*PAGE EXTRACT:*
####################

People v. Hayes

JUSTICE McCULLOUGH

delivered the opinion of the court:

Defendant appeals a decision of the circuit court of Ford County ordering him to reimburse the county for the cost of his public defender’s services. Defendant maintains the circuit court erred by failing to consider a statement of assets and liabilities, by ordering recoupment despite his lack of foreseeable ability to pay it, and by failing to determine whether the $4,100 reimbursement amount was reasonable.

We vacate the recoupment order and remand for further proceedings.

Defendant was charged with aggravated battery (Ill. Rev. Stat. 1985, ch. 38, par. 12 — 4(b)(6)), two counts of criminal damage to property (Ill. Rev. Stat. 1985, ch. 38, par. 21 — 1(a)), resisting a police officer (Ill. Rev. Stat. 1985, ch. 38, par. 31 — 1), and disorderly conduct (Ill. Rev. Stat. 1985, ch. 38, par. 26 — 1(a)(1)). A jury convicted defendant of resisting a police officer. On appeal, this court reversed the conviction. People v. Hayes (1987), 57 Ill. App. 3d 1161 (unpublished Rule 23 order).

On February 9, 1987, defendant was mailed notice of a recoupment hearing. The public defender’s office filed an affidavit of services and an itemized listing of time spent on defendant’s case. The total was 82.1 hours, and the recoupment request was for $4,100. Defendant did not appear at this hearing. The court entered a default order for $4,100, which it found was a reasonable amount. Subsequently, the trial court vacated the order.

####################

*INPUT DATA:*

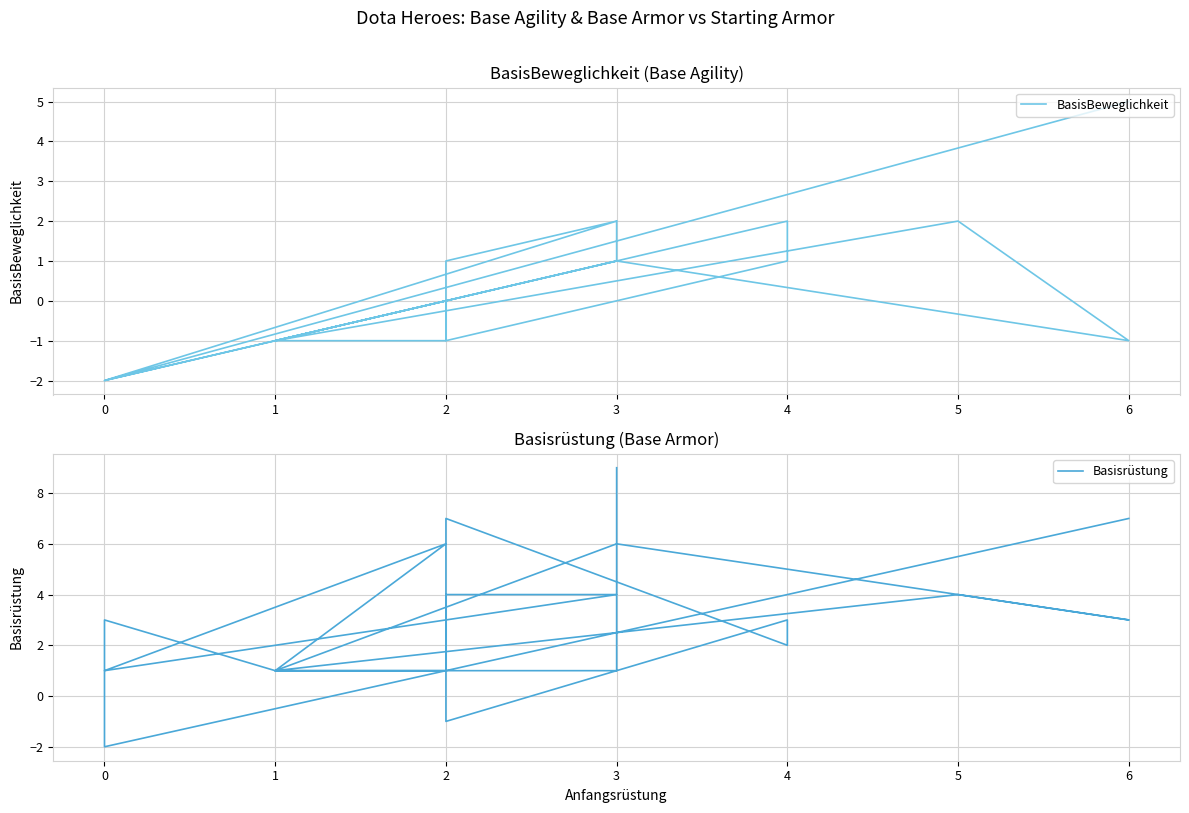

Between 1 and 2, which is larger?

2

####################

*WORK TASK:*
Continue the court opinion in People v. Hayes from where it stops. The material isn't needed for this.

*RESULT FOR THIS TASK:*
A second hearing occurred on February 25, 1987. Although defendant had been notified of the second hearing, he failed to appear. The court, in a bystander’s report, stated the evidence consisted of the public defender’s affidavit and that it took note that defendant was able-bodied and employable. It entered a default order for $4,100. Defendant did not seek a rehearing or move to vacate the order. The defendant appeals the order.

Section 113 — 3.1(a) of the Code of Criminal Procedure of 1963 (Code) states:

“Whenever under either Section 113 — 3 of this Code or Rule 607 of the Illinois Supreme Court the court appoints counsel to represent a defendant, the court may order the defendant to pay the Clerk of the Circuit Court a reasonable sum to reimburse either the county or the State for such representation. In a hearing to determine the amount of the payment, the court shall consider the affidavit prepared by the defendant under Section 113 — 3 of this Code and any other information pertaining to the defendant’s financial circumstances which may be submitted by the parties.” (Emphasis added.) Ill. Rev. Stat. 1985, ch. 38, par. 113 — 3.1(a).

Initially, defendant argues the court erred by failing to consider his statement of assets and liabilities. Defendant filed a statement of assets and liabilities showing an income of approximately $400 per month. He did not list any debts and owned a 1977 automobile. The bystander’s report does not indicate that the court considered this statement in ordering recoupment. Therefore, the order must be vacated. Ill. Rev. Stat. 1985, ch. 38, par. 113 — 3.1; People v. Brown (1987), 154 Ill. App. 3d 692, 506 N.E.2d 1059.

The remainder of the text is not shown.